* WHAT YOU SHOULD DO: Please turn the part that opens with the line containing "2.047: median 0.6, box" and closes with the line containing "2.785: median 0.9, box", both ends included, into a numbered list, leaving out any blank lines.

• • •

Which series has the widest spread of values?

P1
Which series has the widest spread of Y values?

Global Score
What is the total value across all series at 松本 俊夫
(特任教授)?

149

• • •

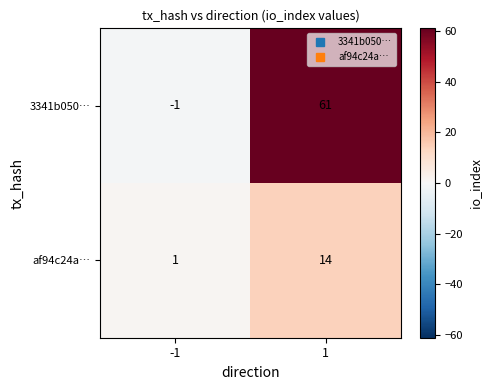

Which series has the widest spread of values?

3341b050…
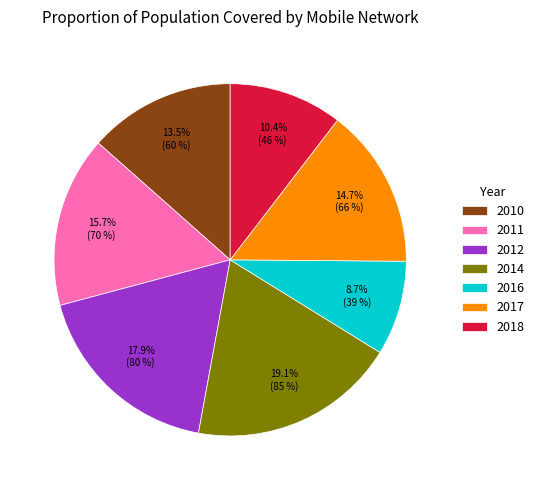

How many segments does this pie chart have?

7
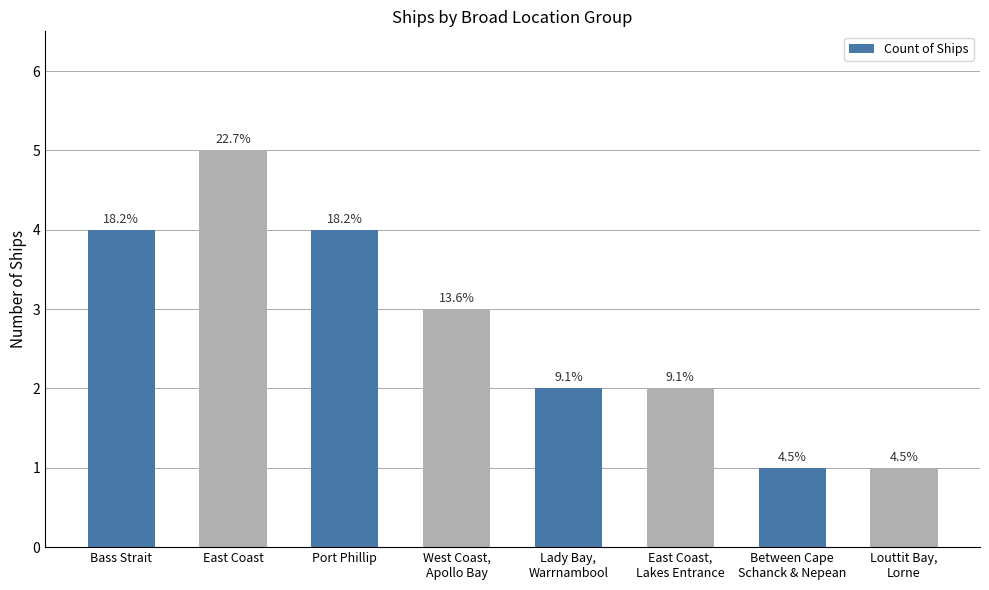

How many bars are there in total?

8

• • •

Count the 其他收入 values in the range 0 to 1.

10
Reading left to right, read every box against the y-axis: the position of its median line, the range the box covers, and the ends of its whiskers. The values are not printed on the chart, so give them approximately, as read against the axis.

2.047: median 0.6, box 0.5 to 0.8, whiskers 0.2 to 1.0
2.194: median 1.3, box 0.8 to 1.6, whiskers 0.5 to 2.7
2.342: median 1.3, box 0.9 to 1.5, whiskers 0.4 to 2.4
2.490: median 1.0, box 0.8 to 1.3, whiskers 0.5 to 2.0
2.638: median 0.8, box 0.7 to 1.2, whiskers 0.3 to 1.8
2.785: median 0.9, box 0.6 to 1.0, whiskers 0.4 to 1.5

• • •

* COMPLETED EXERCISE:
1. 2.047: median 0.6, box 0.5 to 0.8, whiskers 0.2 to 1.0
2. 2.194: median 1.3, box 0.8 to 1.6, whiskers 0.5 to 2.7
3. 2.342: median 1.3, box 0.9 to 1.5, whiskers 0.4 to 2.4
4. 2.490: median 1.0, box 0.8 to 1.3, whiskers 0.5 to 2.0
5. 2.638: median 0.8, box 0.7 to 1.2, whiskers 0.3 to 1.8
6. 2.785: median 0.9, box 0.6 to 1.0, whiskers 0.4 to 1.5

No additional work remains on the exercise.